On November 20, 2025, the ex-factory price of high-carbon ferrochrome in Inner Mongolia was 7,900-8,100 yuan/mt (50% metal content); in Sichuan and north-west China, the ex-factory price was 8,000-8,150 yuan/mt (50% metal content); in east China, the offer price was 8,100-8,300 yuan/mt (50% metal content), flat MoM from the previous trading day. For imported ferrochrome, the offer price for South African high-carbon ferrochrome was 8,200-8,400 yuan/mt (50% metal content); the offer price for Kazakh high-carbon ferrochrome was 9,100-9,200 yuan/mt (50% metal content), flat MoM from the previous trading day.
The ferrochrome market operated steadily during the day. Tsingshan announced the December tender price for high-carbon ferrochrome at 8,395 yuan/mt (50% metal content), down 100 yuan MoM from November, which was better than the market's earlier bearish expectations, leading to some alleviation of pessimistic sentiment. Market participants are waiting to see if transactions will follow after the market sentiment is fully digested. The supply and demand for ferrochrome continued to operate in a tight balance. Low import volumes offset high domestic production, leading to an overall loosening trend. According to China Customs statistics, China's total high-carbon ferrochrome imports in October 2025 were 139,500 mt, down 37.7% MoM and down 44.5% YoY, hitting a new multi-year low. Meanwhile, stimulated by retained profits, domestic ferrochrome producers actively maintained production, with new capacity gradually coming online, keeping the planned production fluctuating at high levels. Downstream, the stainless steel market has entered the year-end off-season, with weak end-use demand leading to some price declines. However, the current extent of production cuts is limited, providing rigid demand support for ferrochrome procurement. The ferrochrome price is expected to remain stable in the short term, influenced by the steel mill tender.
On the raw material side, on November 20, 2025, the spot offer price for 40-42% South African concentrate at Tianjin Port was 52.5-53.5 yuan/mtu; the price for 40-42% South African raw ore was 48-49 yuan/mtu; the price for 46-48% Zimbabwean chrome concentrate was 53.5-54 yuan/mtu; the price for 48-50% Zimbabwean chrome concentrate was 54.5-55.5 yuan/mtu; the price for 40-42% Turkish chrome lump ore was 57-59 yuan/mtu; the price for 46-48% Turkish chrome concentrate was 63-64 yuan/mtu, down 0.5 yuan/mtu MoM from the previous trading day. In the futures market, the offer for 40-42% South African concentrate was lowered to $270-274/mt.
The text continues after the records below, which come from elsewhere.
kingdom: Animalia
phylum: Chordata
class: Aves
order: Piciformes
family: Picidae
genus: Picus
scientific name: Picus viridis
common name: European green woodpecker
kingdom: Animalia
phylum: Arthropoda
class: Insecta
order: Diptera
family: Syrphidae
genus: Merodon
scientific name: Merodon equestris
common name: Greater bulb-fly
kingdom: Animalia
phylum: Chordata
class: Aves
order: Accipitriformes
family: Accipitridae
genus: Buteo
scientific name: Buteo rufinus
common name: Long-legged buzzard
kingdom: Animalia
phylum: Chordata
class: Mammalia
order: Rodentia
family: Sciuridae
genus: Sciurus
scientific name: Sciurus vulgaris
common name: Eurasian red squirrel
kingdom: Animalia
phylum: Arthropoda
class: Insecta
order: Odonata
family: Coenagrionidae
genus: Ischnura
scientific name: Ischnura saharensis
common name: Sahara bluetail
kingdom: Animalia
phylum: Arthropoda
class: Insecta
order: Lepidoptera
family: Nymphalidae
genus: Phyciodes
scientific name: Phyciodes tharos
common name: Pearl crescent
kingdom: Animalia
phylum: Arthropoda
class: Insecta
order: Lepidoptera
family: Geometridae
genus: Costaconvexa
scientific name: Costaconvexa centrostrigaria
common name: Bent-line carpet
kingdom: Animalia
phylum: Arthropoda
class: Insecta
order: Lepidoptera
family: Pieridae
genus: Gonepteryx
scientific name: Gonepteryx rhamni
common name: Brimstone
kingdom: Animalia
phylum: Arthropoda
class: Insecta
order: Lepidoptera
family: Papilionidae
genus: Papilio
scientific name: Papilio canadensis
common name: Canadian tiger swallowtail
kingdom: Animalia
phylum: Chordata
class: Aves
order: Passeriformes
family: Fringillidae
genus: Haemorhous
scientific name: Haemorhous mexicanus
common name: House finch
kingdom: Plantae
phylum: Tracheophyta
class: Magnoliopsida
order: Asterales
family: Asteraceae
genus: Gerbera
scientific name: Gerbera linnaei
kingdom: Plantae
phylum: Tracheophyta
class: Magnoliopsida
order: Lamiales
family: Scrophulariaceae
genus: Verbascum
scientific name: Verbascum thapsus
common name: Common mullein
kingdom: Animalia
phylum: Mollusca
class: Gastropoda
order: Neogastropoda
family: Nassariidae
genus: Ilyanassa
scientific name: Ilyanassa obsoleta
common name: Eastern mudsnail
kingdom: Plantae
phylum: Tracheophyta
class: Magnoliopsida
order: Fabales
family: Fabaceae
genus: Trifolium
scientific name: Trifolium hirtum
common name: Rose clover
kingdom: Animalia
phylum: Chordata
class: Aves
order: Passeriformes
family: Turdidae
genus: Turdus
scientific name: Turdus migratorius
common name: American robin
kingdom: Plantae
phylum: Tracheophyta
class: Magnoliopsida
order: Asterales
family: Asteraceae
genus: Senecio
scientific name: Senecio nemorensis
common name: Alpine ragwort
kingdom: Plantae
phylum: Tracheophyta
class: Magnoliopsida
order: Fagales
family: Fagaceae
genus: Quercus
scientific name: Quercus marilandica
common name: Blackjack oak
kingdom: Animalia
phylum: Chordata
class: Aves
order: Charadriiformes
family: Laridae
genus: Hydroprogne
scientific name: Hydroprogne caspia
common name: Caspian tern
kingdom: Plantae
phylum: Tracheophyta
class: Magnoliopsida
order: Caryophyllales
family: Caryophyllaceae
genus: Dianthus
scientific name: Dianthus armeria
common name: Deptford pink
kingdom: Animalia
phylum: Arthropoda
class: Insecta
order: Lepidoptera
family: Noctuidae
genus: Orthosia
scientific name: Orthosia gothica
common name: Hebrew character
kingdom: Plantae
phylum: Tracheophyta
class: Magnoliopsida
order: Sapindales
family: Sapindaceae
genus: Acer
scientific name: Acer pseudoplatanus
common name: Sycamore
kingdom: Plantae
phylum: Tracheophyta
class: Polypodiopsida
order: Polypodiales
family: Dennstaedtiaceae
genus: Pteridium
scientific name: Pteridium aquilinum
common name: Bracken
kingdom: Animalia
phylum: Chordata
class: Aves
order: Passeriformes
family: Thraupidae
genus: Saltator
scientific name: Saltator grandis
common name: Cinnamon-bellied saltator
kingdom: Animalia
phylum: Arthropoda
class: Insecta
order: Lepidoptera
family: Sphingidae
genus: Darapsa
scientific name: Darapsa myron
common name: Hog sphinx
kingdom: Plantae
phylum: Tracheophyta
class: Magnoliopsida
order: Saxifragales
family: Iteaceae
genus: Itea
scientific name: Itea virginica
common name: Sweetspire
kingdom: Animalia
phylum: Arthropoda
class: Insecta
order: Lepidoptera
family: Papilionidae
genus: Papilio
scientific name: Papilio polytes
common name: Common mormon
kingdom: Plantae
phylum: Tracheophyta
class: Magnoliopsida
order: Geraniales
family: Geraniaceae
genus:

The chrome ore market remained mediocre during the day, with most participants adopting a wait-and-see stance. Tsingshan's announcement of a slight decrease of 100 yuan in the December tender price exceeded market expectations, leading to some sentiment recovery, but actual transactions need to follow. Purchase demand is expected to be released next week after the market digests the news. According to China Customs statistics, China's total chrome ore imports in October 2025 were 2.221 million mt, down 2.1% MoM but up 44.6% YoY. Supply remains high and volatile, keeping market pressure unabated. In the futures market, the new round of offers from major overseas mines for South African concentrate fell by $5 to $270/mt. Although the bearish expectations of domestic traders have somewhat diminished due to the slight decline in steel tenders, purchase willingness remains relatively subdued under the pressure of high port inventory, and futures transactions are sluggish. High planned production of ferrochrome provides some support for chrome ore, but the contradiction between oversupply and weak demand is difficult to resolve in the short term, leading to a wait-and-see attitude in the chrome ore market.